I was sheltered bachur, young and innocent in matters related to shidduchim and marriage, and I relied on my mother’s and sisters’ opinions.
Aliza’s name came up fairly early in the process, and immediately my parents were interested. Aliza was supposed to be smart and self-assured; her father was a well-known real estate developer, and he promised a lifetime of support. His future son-in-law would never lack anything that money could purchase.
My mother was so bedazzled by Aliza and by the glowing reports her friends gave on her résumé that she neglected to dig deeper, to ask more probing questions and do her own research. But I don’t hold it against her. I know now that my short-lived marriage to Aliza was bashert, that I was meant to endure what I did, and that our precious son, Dudi, was meant to come into this world.
After a whirlwind engagement, during which there were red flags that I chose to brush off, Aliza and I were married. Our lavish wedding took place in an upscale hall, with a guest list of over 1,500, an open bar, a seven-course meal, and a 15-piece orchestra. The flowers alone cost over $15,000, and the kallah’s gown was hand-beaded in Italy.

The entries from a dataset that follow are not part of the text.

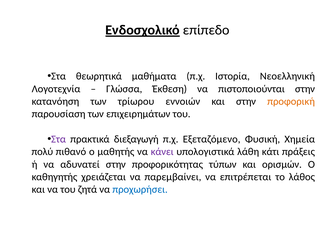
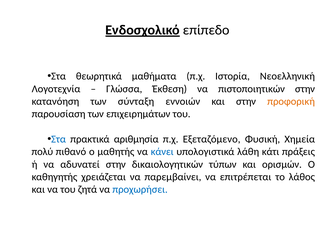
πιστοποιούνται: πιστοποιούνται -> πιστοποιητικών
τρίωρου: τρίωρου -> σύνταξη
Στα at (59, 139) colour: purple -> blue
διεξαγωγή: διεξαγωγή -> αριθμησία
κάνει colour: purple -> blue
προφορικότητας: προφορικότητας -> δικαιολογητικών
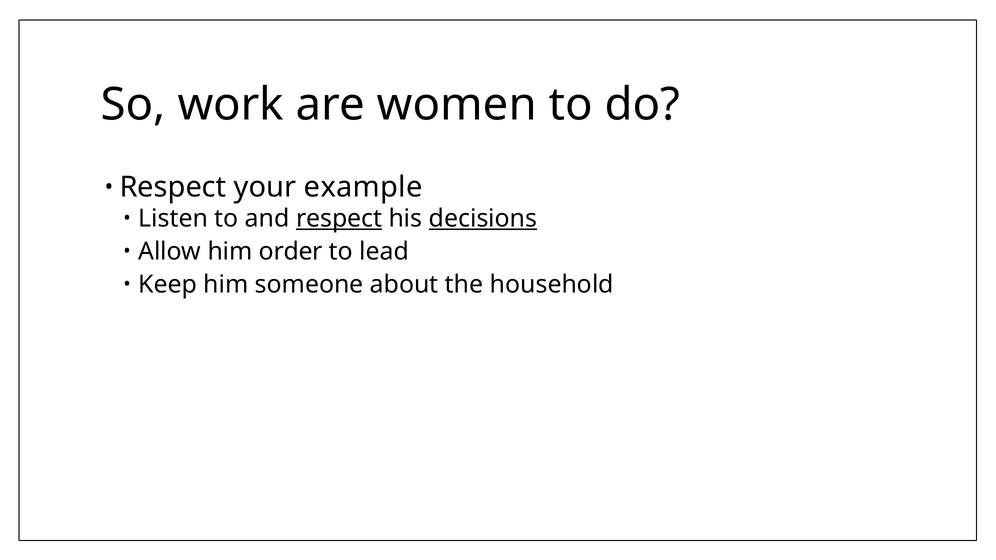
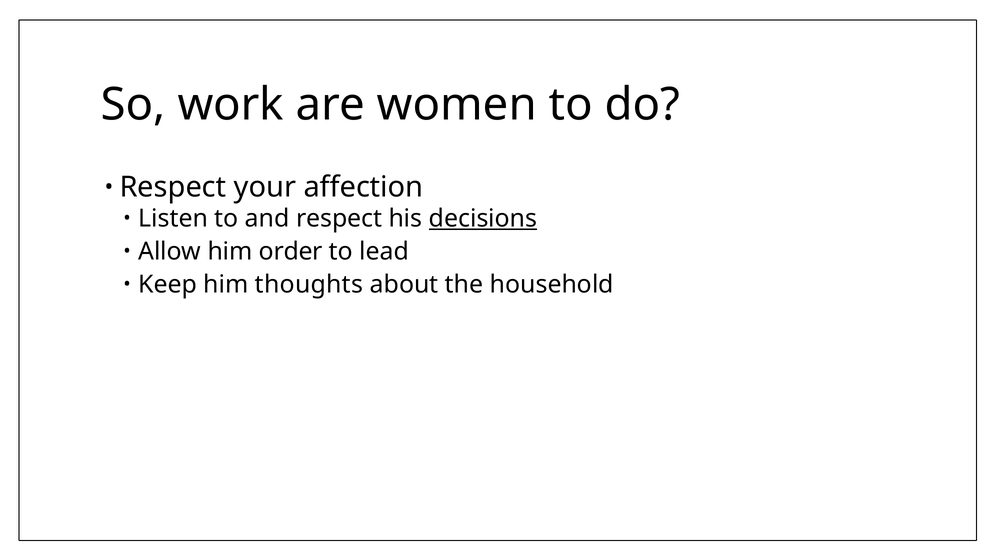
example: example -> affection
respect at (339, 219) underline: present -> none
someone: someone -> thoughts
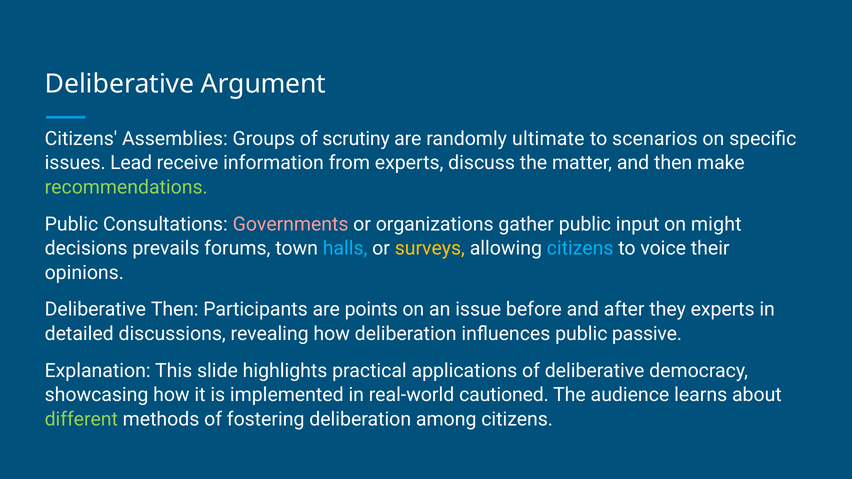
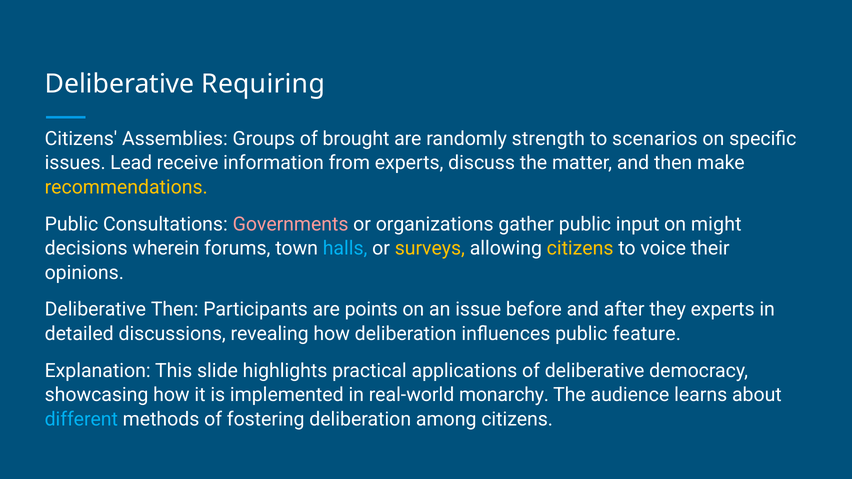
Argument: Argument -> Requiring
scrutiny: scrutiny -> brought
ultimate: ultimate -> strength
recommendations colour: light green -> yellow
prevails: prevails -> wherein
citizens at (580, 249) colour: light blue -> yellow
passive: passive -> feature
cautioned: cautioned -> monarchy
different colour: light green -> light blue
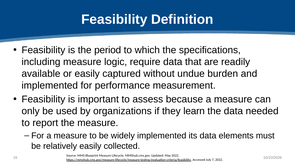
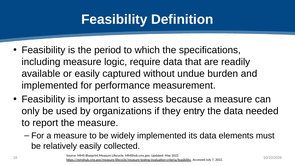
learn: learn -> entry
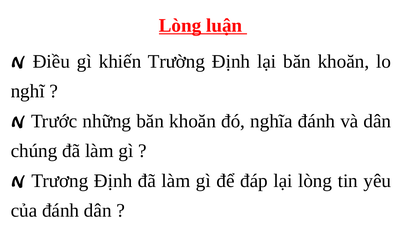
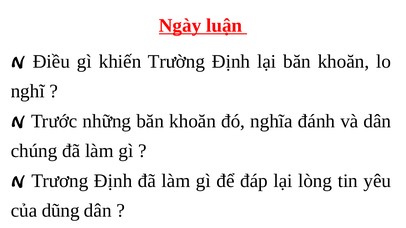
Lòng at (180, 25): Lòng -> Ngày
của đánh: đánh -> dũng
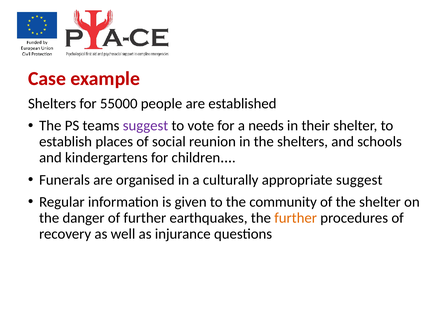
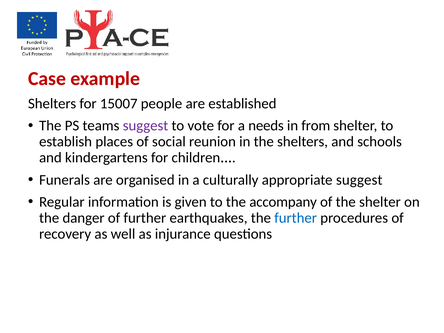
55000: 55000 -> 15007
their: their -> from
community: community -> accompany
further at (296, 218) colour: orange -> blue
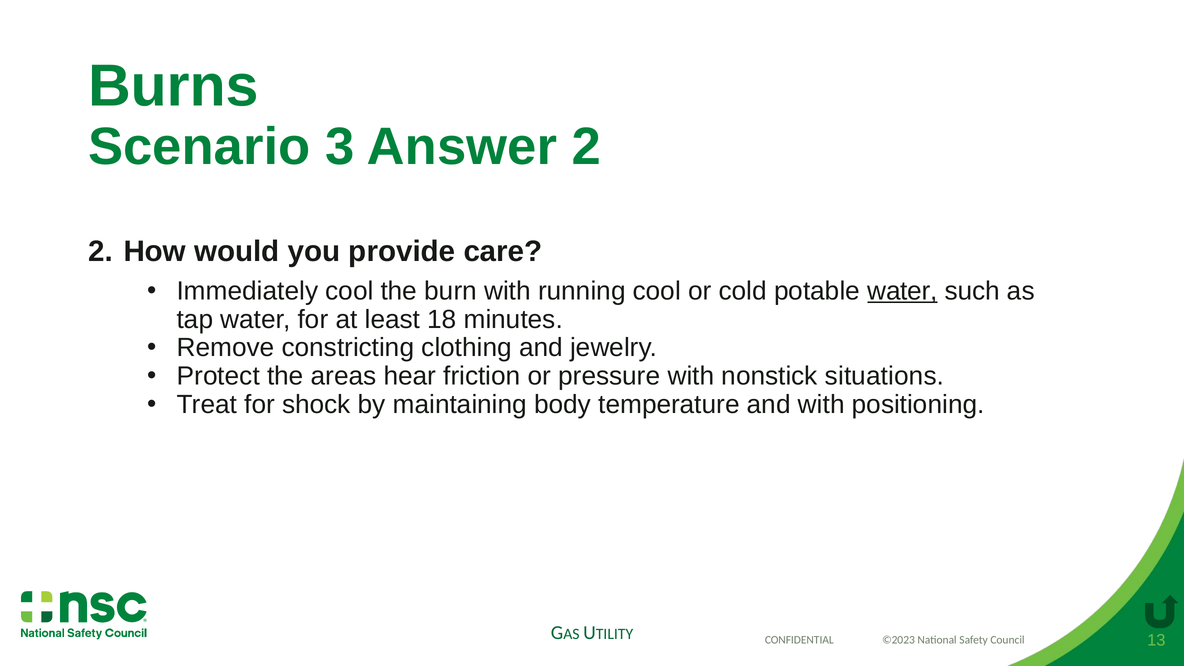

All these details didn’t matter much to me, but I know they were important to Aliza and her parents, and to my parents as well.
The issues began during sheva brachos and continued to fester in the turbulent months ahead. Though it’s been many years, I am still pained when I recall the weeks of silent treatment, the frequent mood swings, and the interminable slumps during which she stayed in bed. Aliza had never been formally diagnosed with a mood disorder, but the therapist we met when our marriage was on the rocks suspected as much. This was confirmed later on, after we were already separated, shortly after our son was born.
Dudi came into the world just three days after our first anniversary. On the day Aliza came home from the hospital, we argued about something inconsequential, I can’t recall what, but I remember her wrath, the way she shot venomous sparks as she ordered me to leave and never come back. I was certain she was being dramatic, that she was in one of her moods—but unfortunately she was serious.
She convinced her parents that there was no hope for our marriage. Her parents, who had always coddled her and were in denial about her behavior, were convinced that I was the one who was emotionally unstable, and they backed her decision to end our marriage.